I think you have a fundamental misunderstanding about the point of a retaliatory military strike. The tit for tat bean counting with human lives isn't even a large part of the calculus ultimately.

Not retaliating is seen as a sign of weakness which would serve to undermine NATO's military stance of absolute first strike authority at anytime for any reason. Allowing Iran to attack US troops without a military response is relinquishing, in some small way, the US backed monopoly on violence. Right, wrong, or indifferent that is simply not something that will be allowed to happen.

[–] gapbetweenus@feddit.de 25 points 9 months ago (2 children)

Or how to keep global terrorism with a never ending supply of angry young people.

[–] Oneobi@lemmy.world 22 points 9 months ago (1 children)

Fueling adversaries is good for the military sector.

[–] gapbetweenus@feddit.de 13 points 9 months ago

We could give that whole thing a catchy name, like military industrial complex or something.

[–] ForgotAboutDre@lemmy.world 4 points 9 months ago (1 children)

Your correct that military action does inflame people. But this action is trying to stop the people sponsoring the terrorist.

A better approach would be to stop sponsoring Israel's genocidal war on Palestine. This would decrease tensions and allow diplomatic options to become viable.

Israel had a cease fire, which appears to have been motivated by the US pausing delivery of weapons to Israel. As soon as the weapons were delivered they went right back at it. So the US does have considerable influence.

The people doing these attacks in Yemen claim they are trying to disrupt Israel and it's war on Gaza. Take away their moral cover and their support will weaken. They'll be seen as terrorists if they don't stop and will be politically easier to attack and politically harder to support.

[–] gapbetweenus@feddit.de 4 points 9 months ago (1 children)

But this action is trying to stop the people sponsoring the terrorist.

And how did it work out so far? Terrorism is the result of dis-balance of power which makes terrorism the only viable method of resistance. You can't solve terrorism with war. I like how you kind of managed to understand that in the case of Palestine/Israel conflict, but somehow stopped thinking right after that.

[–] bluGill@kbin.social 2 points 9 months ago (1 children)

Nobody knows how to stop terrorism. There are a lot of hypothesis. However they are either untested in the real world, or they have failed.

[–] gapbetweenus@feddit.de 5 points 9 months ago (1 children)

You need to solve the underlying conflicts?

[–] bluGill@kbin.social 3 points 9 months ago (1 children)

That is one hypothesis. While it sounds reasonable, we don't actually know if it would work. We also have no clue how to solve the underlying conflicts. (Other than simplistic things like turning the entire middle east to glass - killing many innocent people in the process).

[–] gapbetweenus@feddit.de 7 points 9 months ago (1 children)

we don’t actually know if it would work.

We could try, because we know that the alternatives don't work for sure.

We also have no clue how to solve the underlying conflicts.

I would say that the bigger problem is that people in power don't actually want to solve the conflicts at all.

[–] bluGill@kbin.social -2 points 9 months ago (1 children)

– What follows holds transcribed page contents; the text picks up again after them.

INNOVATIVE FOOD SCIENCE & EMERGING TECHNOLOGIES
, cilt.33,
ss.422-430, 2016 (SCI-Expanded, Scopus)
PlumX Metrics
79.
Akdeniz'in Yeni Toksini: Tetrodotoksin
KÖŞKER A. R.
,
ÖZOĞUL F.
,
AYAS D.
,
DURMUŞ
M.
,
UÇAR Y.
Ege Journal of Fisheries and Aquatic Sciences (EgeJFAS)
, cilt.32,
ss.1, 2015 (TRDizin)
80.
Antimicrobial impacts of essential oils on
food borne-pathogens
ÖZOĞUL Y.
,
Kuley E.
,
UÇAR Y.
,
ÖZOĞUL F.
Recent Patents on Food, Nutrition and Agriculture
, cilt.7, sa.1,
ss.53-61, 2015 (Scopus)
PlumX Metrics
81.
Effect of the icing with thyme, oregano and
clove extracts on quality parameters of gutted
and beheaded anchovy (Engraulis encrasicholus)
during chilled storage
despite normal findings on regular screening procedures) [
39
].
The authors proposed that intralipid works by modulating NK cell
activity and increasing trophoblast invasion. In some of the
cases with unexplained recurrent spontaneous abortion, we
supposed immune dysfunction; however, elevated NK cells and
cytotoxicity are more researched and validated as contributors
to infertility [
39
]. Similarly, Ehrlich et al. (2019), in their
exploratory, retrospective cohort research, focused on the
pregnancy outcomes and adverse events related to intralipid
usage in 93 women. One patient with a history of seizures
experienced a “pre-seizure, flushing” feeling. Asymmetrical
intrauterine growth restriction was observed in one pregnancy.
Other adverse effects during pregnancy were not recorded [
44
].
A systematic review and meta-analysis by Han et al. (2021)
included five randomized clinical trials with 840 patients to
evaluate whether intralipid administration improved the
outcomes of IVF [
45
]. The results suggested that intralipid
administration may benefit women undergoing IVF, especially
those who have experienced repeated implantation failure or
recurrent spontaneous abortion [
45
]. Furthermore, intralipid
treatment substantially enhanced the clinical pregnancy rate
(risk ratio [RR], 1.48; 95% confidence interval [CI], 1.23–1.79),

Try which? I've seen many ideas, we cannot try them all. Some of the ideas have been tried as well, but the proposers don't have enough history to know that or the results. Most of them will take decades to implement. This isn't an easy problem.

[–] gapbetweenus@feddit.de 4 points 9 months ago (1 children)

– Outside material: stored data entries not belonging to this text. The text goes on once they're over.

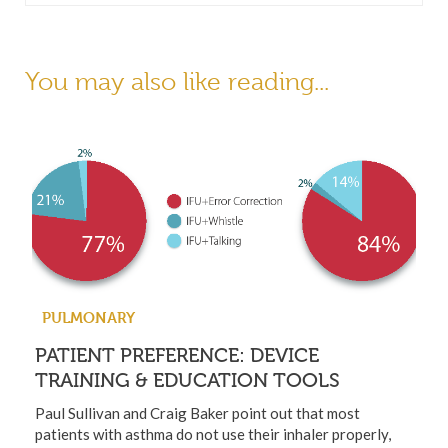
You may also like reading...
PULMONARY
PATIENT PREFERENCE: DEVICE
TRAINING & EDUCATION TOOLS
Paul Sullivan and Craig Baker point out that most
patients with asthma do not use their inhaler properly,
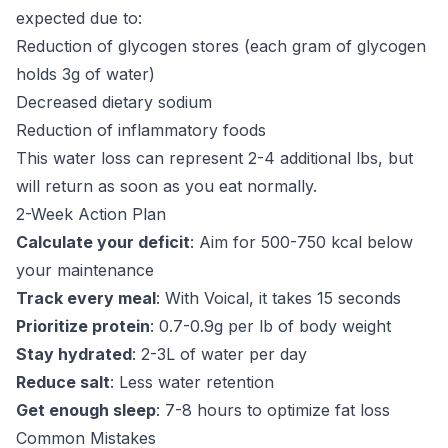
expected due to:
Reduction of glycogen stores (each gram of glycogen
holds 3g of water)
Decreased dietary sodium
Reduction of inflammatory foods
This water loss can represent 2-4 additional lbs, but
will return as soon as you eat normally.
2-Week Action Plan
Calculate your deficit
: Aim for 500-750 kcal below
your maintenance
Track every meal
: With Voical, it takes 15 seconds
Prioritize protein
: 0.7-0.9g per lb of body weight
Stay hydrated
: 2-3L of water per day
Reduce salt
: Less water retention
Get enough sleep
: 7-8 hours to optimize fat loss
Common Mistakes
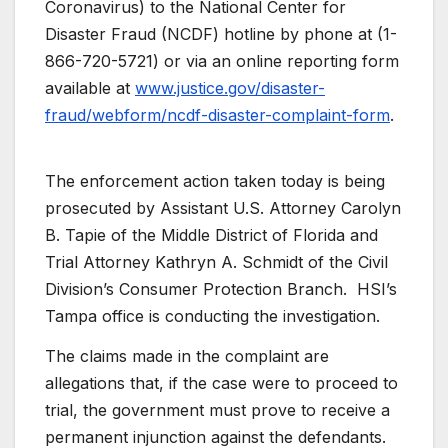
Coronavirus) to the National Center for
Disaster Fraud (NCDF) hotline by phone at (1-
866-720-5721) or via an online reporting form
available at
www.justice.gov/disaster-
fraud/webform/ncdf-disaster-complaint-form
.
The enforcement action taken today is being
prosecuted by Assistant U.S. Attorney Carolyn
B. Tapie of the Middle District of Florida and
Trial Attorney Kathryn A. Schmidt of the Civil
Division’s Consumer Protection Branch. HSI’s
Tampa office is conducting the investigation.
The claims made in the complaint are
allegations that, if the case were to proceed to
trial, the government must prove to receive a
permanent injunction against the defendants.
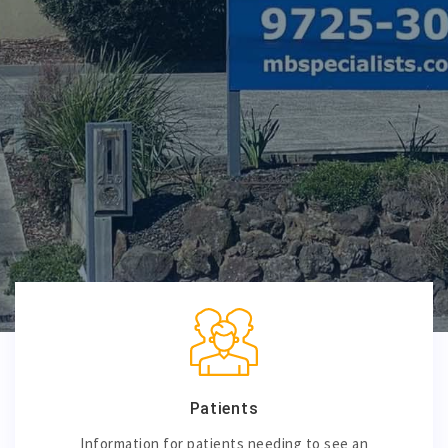
Patients
Information for patients needing to see an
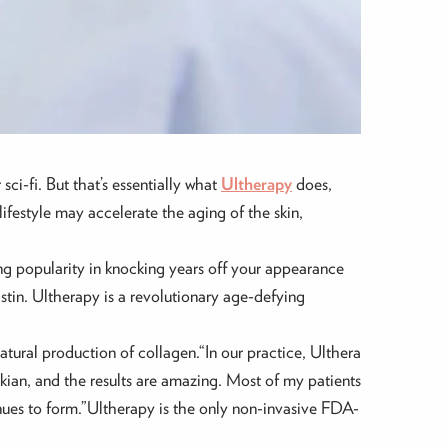
sci-fi. But that’s essentially what
Ultherapy
does,
ifestyle may accelerate the aging of the skin,
ng popularity in knocking years off your appearance
astin. Ultherapy is a revolutionary age-defying
atural production of collagen.“In our practice, Ulthera
kian, and the results are amazing. Most of my patients
nues to form.”Ultherapy is the only non-invasive FDA-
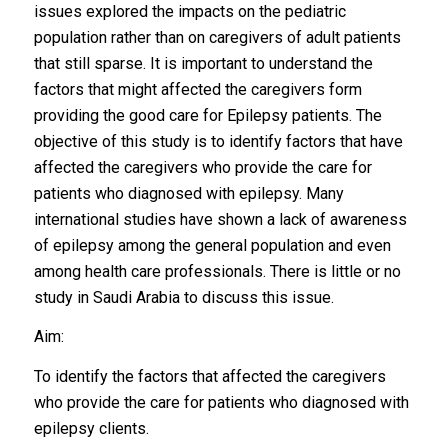
issues explored the impacts on the pediatric
population rather than on caregivers of adult patients
that still sparse. It is important to understand the
factors that might affected the caregivers form
providing the good care for Epilepsy patients. The
objective of this study is to identify factors that have
affected the caregivers who provide the care for
patients who diagnosed with epilepsy. Many
international studies have shown a lack of awareness
of epilepsy among the general population and even
among health care professionals. There is little or no
study in Saudi Arabia to discuss this issue.
Aim:
To identify the factors that affected the caregivers
who provide the care for patients who diagnosed with
epilepsy clients.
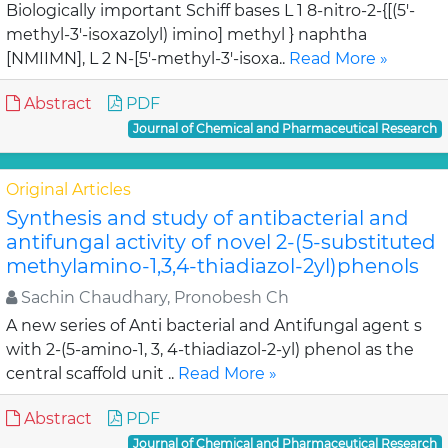
Biologically important Schiff bases L 1 8-nitro-2-{[(5'-
methyl-3'-isoxazolyl) imino] methyl } naphtha
[NMIIMN], L 2 N-[5'-methyl-3'-isoxa..
Read More »
Abstract
PDF
Journal of Chemical and Pharmaceutical Research
Original Articles
Synthesis and study of antibacterial and
antifungal activity of novel 2-(5-substituted
methylamino-1,3,4-thiadiazol-2yl)phenols
Sachin Chaudhary, Pronobesh Ch
A new series of Anti bacterial and Antifungal agent s
with 2-(5-amino-1, 3, 4-thiadiazol-2-yl) phenol as the
central scaffold unit ..
Read More »
Abstract
PDF
Journal of Chemical and Pharmaceutical Research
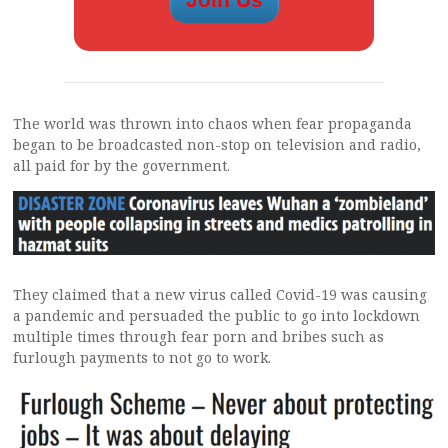
The world was thrown into chaos when fear propaganda
began to be broadcasted non-stop on television and radio,
all paid for by the government.
They claimed that a new virus called Covid-19 was causing
a pandemic and persuaded the public to go into lockdown
multiple times through fear porn and bribes such as
furlough payments to not go to work.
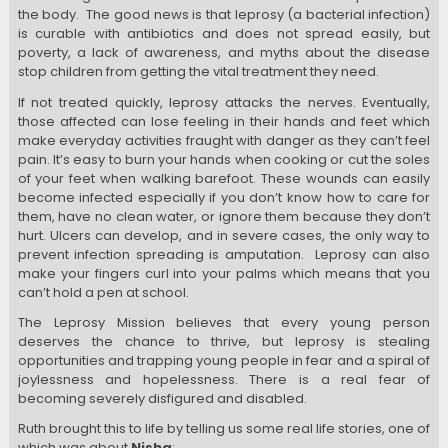
the body.
The good news is that leprosy (a bacterial infection)
is curable with antibiotics and does not spread easily, but
poverty, a lack of awareness, and myths about the disease
stop children from getting the vital treatment they need.
If not treated quickly, leprosy attacks the nerves. Eventually,
those affected can lose feeling in their hands and feet which
make everyday activities fraught with danger as they can’t feel
pain. It’s easy to burn your hands when cooking or cut the soles
of your feet when walking barefoot.
These wounds can easily
become infected especially if you don’t know how to care for
them, have no clean water, or ignore them because they don’t
hurt. Ulcers can develop, and in severe cases, the only way to
prevent infection spreading is amputation.
Leprosy can also
make your fingers curl into your palms which means that you
can’t hold a pen at school.
The Leprosy Mission believes that every young person
deserves the chance to thrive, but leprosy is stealing
opportunities and trapping young people in fear and a spiral of
joylessness and hopelessness. There is a real fear of
becoming severely disfigured and disabled.
Ruth brought this to life by telling us some real life stories, one of
which was about
Nisha
:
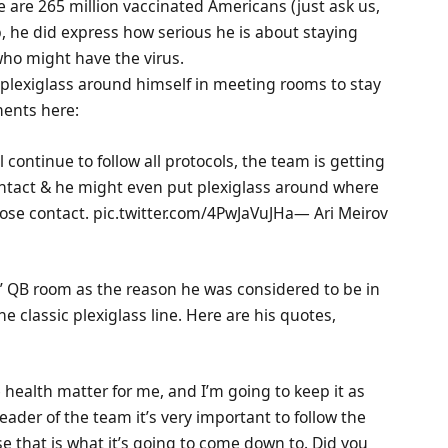
are 265 million vaccinated Americans (just ask us,
b, he did express how serious he is about staying
who might have the virus.
g plexiglass around himself in meeting rooms to stay
ments here:
l continue to follow all protocols, the team is getting
ontact & he might even put plexiglass around where
a close contact. pic.twitter.com/4PwJaVuJHa— Ari Meirov
s’ QB room as the reason he was considered to be in
e classic plexiglass line. Here are his quotes,
te health matter for me, and I’m going to keep it as
leader of the team it’s very important to follow the
se that is what it’s going to come down to. Did you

Try no to kill thousands of civilians in response.

[–] bluGill@kbin.social -2 points 9 months ago (1 children)

Do you also include civilians who are killed by someone else if we don't take action? While "we" can do better about killing civilians, whoever "we" is, there is a "someone else" who will kill civilians as well - maybe a different group of civilians, but they will themselves do some killing.

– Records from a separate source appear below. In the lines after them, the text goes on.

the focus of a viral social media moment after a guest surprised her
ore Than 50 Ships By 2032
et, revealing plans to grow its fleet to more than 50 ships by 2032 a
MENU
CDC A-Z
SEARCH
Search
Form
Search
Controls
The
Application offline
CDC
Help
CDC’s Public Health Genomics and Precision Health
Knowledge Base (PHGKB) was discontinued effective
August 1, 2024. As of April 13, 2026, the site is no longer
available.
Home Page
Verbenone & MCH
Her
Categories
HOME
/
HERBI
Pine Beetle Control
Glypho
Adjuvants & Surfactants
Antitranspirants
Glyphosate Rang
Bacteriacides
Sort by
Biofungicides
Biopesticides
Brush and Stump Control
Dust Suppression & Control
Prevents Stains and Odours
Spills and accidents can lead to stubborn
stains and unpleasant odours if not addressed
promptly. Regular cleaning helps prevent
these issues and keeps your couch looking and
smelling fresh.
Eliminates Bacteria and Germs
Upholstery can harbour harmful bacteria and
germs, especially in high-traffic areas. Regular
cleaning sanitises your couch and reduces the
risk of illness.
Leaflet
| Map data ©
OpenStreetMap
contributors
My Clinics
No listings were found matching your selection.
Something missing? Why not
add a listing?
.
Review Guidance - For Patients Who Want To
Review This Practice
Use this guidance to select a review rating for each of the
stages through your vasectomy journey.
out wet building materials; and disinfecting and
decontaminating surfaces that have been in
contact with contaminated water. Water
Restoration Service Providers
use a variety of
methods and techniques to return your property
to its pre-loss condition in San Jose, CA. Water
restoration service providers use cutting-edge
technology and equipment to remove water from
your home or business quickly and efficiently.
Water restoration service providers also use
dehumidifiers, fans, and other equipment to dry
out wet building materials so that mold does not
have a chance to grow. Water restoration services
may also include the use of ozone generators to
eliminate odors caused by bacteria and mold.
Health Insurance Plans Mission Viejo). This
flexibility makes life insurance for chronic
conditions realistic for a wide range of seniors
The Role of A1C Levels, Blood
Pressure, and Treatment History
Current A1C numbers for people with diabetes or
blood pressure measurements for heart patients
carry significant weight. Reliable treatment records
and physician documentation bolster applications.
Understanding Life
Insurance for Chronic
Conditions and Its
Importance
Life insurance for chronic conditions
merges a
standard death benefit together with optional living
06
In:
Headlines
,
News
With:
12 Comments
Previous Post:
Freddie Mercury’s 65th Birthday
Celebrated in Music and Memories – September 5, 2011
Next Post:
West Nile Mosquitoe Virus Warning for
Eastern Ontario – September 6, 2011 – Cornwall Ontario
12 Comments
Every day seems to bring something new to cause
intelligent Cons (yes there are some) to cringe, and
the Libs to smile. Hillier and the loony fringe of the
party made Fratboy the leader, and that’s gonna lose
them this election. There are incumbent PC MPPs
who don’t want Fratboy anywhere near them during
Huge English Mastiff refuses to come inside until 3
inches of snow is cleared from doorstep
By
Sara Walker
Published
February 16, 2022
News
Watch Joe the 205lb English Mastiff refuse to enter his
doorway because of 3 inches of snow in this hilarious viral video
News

[–] gapbetweenus@feddit.de 4 points 9 months ago

I'm talking about disproportional response to terrorism - I thought it was pretty clear.

[–] Linkerbaan@lemmy.world -2 points 9 months ago

You mean like how America got owned in Afghanistan?

The attack didn't even get claimed by Iran but by Iraq. No matter how much Genocide Joe just blames Iran for everything it doesn't magically make it true.